Steam from a leaking pipe filled the lower level of Sterling Memorial Library on Saturday evening, damaging books and forcing Machine City to close for repairs.
A library preservation team rushed to remove a cluster of books that suffered water damage, said Matt Glickman, the evening supervisor at Cross Campus Library. Maintenance personnel also removed thousands of square feet of ceiling tile to prevent it from deteriorating, facilities managers said. A staff area on the lower level was also closed, disrupting library operations as students returned to campus, but facilities officials said they expect Machine City to reopen by the end of the week.
Glickman said the steam dampened a relatively low-value collection of new books that had not yet entered circulation. He said he does not know precisely how many volumes were affected, but said a truckload were shipped to Chicago for treatment.
“Any type of water damage is bad,” he said. “If it had been an area where there were books of high value, it would have been a huge concern.”

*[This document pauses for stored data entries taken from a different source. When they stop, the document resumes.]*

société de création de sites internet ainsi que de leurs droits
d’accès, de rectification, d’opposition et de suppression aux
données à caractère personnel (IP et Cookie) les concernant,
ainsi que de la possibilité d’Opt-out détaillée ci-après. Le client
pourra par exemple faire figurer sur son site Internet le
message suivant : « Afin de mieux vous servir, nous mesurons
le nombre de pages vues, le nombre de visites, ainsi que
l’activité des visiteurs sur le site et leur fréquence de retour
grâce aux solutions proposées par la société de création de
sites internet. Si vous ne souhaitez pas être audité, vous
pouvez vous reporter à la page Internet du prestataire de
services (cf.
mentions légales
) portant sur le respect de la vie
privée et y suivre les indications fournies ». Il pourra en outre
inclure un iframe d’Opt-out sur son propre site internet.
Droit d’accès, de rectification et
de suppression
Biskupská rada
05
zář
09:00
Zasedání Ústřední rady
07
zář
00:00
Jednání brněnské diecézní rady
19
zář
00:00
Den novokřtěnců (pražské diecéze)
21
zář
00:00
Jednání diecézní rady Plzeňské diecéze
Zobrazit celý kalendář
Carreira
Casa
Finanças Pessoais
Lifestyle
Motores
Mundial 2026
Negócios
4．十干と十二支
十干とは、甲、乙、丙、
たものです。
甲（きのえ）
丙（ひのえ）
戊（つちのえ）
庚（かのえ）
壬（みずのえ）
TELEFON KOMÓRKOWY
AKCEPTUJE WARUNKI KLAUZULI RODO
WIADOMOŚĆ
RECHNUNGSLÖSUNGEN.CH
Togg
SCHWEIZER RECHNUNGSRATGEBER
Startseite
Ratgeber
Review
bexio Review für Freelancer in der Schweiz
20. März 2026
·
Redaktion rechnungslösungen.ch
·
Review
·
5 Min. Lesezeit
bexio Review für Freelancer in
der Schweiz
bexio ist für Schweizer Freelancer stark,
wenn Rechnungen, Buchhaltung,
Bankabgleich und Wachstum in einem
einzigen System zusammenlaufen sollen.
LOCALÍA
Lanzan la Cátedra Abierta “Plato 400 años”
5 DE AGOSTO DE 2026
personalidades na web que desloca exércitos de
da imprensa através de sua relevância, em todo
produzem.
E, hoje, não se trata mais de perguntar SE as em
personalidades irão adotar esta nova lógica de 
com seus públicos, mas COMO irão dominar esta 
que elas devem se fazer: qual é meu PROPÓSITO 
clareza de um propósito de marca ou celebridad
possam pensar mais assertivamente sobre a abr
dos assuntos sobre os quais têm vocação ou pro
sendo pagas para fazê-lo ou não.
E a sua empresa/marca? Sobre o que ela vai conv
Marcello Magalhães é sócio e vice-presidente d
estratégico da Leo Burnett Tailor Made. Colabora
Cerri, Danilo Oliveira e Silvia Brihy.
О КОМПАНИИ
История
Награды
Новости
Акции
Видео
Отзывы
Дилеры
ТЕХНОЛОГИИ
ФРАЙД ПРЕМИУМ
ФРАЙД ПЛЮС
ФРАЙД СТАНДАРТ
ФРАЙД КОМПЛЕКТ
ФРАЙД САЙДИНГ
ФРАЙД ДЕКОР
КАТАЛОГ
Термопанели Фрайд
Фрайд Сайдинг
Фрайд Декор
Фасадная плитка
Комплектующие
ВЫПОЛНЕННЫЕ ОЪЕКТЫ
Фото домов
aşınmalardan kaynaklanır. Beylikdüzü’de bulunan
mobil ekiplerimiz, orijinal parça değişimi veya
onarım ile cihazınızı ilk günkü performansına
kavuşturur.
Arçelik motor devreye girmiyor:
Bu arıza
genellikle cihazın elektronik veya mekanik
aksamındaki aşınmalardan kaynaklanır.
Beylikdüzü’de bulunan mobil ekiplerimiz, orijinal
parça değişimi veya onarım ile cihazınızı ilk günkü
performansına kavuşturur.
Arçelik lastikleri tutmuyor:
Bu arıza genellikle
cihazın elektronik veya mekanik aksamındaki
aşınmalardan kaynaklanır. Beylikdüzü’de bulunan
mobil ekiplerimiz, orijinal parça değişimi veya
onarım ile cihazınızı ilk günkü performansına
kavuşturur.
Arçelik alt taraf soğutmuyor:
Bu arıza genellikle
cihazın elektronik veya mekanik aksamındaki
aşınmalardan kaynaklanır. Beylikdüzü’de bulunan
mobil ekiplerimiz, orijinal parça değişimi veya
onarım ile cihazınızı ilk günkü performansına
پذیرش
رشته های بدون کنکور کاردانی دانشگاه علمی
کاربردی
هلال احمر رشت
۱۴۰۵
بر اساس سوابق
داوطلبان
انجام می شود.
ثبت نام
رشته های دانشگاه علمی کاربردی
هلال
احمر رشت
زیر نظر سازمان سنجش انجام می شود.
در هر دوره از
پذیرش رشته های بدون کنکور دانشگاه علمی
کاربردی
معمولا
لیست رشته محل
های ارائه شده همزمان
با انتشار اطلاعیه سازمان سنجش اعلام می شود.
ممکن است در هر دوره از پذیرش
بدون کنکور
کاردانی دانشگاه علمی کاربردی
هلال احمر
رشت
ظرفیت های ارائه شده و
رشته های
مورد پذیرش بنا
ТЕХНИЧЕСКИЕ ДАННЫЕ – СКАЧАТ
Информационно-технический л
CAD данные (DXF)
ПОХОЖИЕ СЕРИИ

The leak occurred when a valve in the basement of Trumbull College failed for reasons still being investigated, said John Bollier, associate vice president for facilities operations. Authorities were not aware of the situation until heat from the steam set off a fire sprinkler in Sterling.
“By the time we got there, there was significant amount of steam buildup,” Bollier said.
Maintenance personnel responded by airing out the area and setting up dehumidifiers. Machine City will remain cordoned off while workers replace the ceiling tiles, which would have developed mildew after being saturated with water.
Even a small amount of moisture can decrease a book’s life span or even destroy it, Glickman said. The number of volumes damaged exceeded the library’s capacity to perform in-house repairs, so most were shipped to facilities that will preserve them through a freezing process.
The library staff’s main challenge now is processing a heavy back-to-school workload without the use of its staff area, which housed a number of employee offices, Glickman said.
“When 10 people get displaced without warning, it causes a little havoc,” he said.
Glickman said the Machine City and other affected areas will probably reopen by the beginning of next week, but the computers inside are still being checked for damage.
Facilities officials said the faulty valve may have been damaged by ongoing renovations to Trumbull or simply by old age. Director of Facilities Operations Eric Uscinski said such valve failures are unusual, but not unexpected.
“The places are inspected, but you’ve got miles of pipe, and these things happen,” he said.
Nobody was injured because of the leak, Uscinski said. Damage to the building was minimal.
Library personnel said they were relieved that staff were not in the building when the leak occurred.
“From what people have said to me, it could have been a lot worse,” said Mary Ellen Sellitto, a coordinator at SML. “It was lucky that it happened when no one was here, so no one was hurt.”